Para os familiares de vítimas da ditadura, porém, essa mudança é insuficiente. Segundo Gabriela Zúñiga, porta-voz da AFDD, “o Poder Executivo nunca teve uma atitude mais contundente em favor das causas de direitos humanos e o Poder Judiciário ainda mais, foi cúmplice dos crimes durante a ditadura, se negando a aceitar até mesmo os recursos de proteção, e depois, já na democracia, manteve certos pactos que permitiu a aplicação de benefícios inaceitáveis para os réus”. Zúñiga se refere a liminares com as quais os advogados de alguns condenados conseguiram a aplicação de “meia prescrição” e outros recursos visando diminuir as penas.
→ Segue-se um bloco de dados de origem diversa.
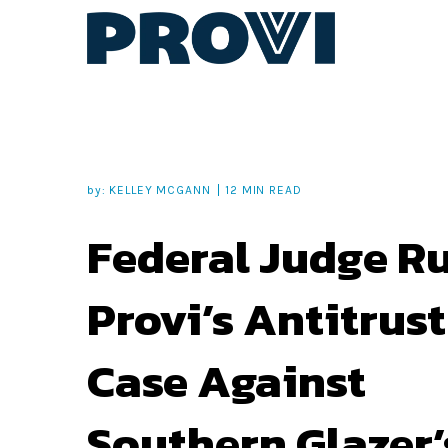
by:
KELLEY MCGANN
12 MIN READ
Federal Judge R
Provi’s Antitrust
Case Against
Southern Glazer’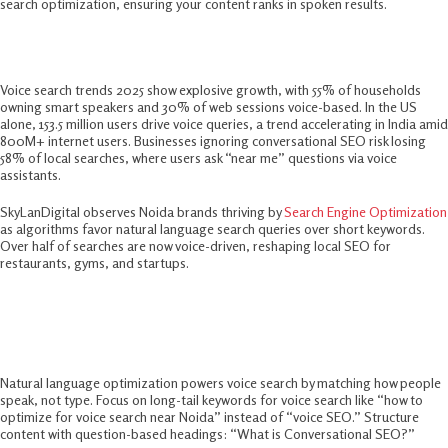
search optimization, ensuring your content ranks in spoken results.​
Why Voice Search SEO In 2025 Matter
Voice search trends 2025 show explosive growth, with 55% of households
owning smart speakers and 30% of web sessions voice-based. In the US
alone, 153.5 million users drive voice queries, a trend accelerating in India amid
800M+ internet users. Businesses ignoring conversational SEO risk losing
58% of local searches, where users ask “near me” questions via voice
assistants.​
SkyLanDigital observes Noida brands thriving by
Search Engine Optimization
as algorithms favor natural language search queries over short keywords.
Over half of searches are now voice-driven, reshaping local SEO for
restaurants, gyms, and startups.​
Core Elements Of Natural Language
Optimization
Natural language optimization powers voice search by matching how people
speak, not type. Focus on long-tail keywords for voice search like “how to
optimize for voice search near Noida” instead of “voice SEO.” Structure
content with question-based headings: “What is Conversational SEO?”​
A mudança impulsionada por Bachelet também permitiu que a Corte de Apelações começasse a trabalhar em muitas outras causas menores de tortura e assassinato de opositores – até então, só era possível levar à justiça os casos de crimes massivos. Graças a isso, as organizações de familiares (AFDD e AFEP) protocolaram centenas de novas causas. “A grande maioria são casos desconhecidos, mas não menos importantes. Alguém que foi assassinado por estar na rua durante o toque de recolher, ou algum pequeno caso de desobediência civil que terminou em morte, também por abuso de autoridade”, explica Contreras.
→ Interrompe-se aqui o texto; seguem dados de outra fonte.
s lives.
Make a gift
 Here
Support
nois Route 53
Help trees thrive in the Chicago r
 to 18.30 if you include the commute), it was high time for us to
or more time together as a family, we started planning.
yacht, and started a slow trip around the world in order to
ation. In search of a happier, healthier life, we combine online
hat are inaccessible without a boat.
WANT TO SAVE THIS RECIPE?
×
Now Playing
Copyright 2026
Porém, três desses processos mais recentes se destacam pela importância de suas vítimas. Um foi o que rediscutiu a causa da morte do presidente Salvador Allende, que confirmou a tese de suicídio – e negando a possibilidade de que ele teria sido assassinado pelos golpistas.

Outros dois processos emblemáticos são o do general Alberto Bachelet, pai da ex-presidente e atual candidata presidencial Michelle Bachelet, e o que investida a causa da morte do poeta Pablo Neruda, ganhador do Prêmio Nobel de Literatura de 1971, falecido 12 dias depois do golpe, por uma suposta metástase de câncer que ele sofria.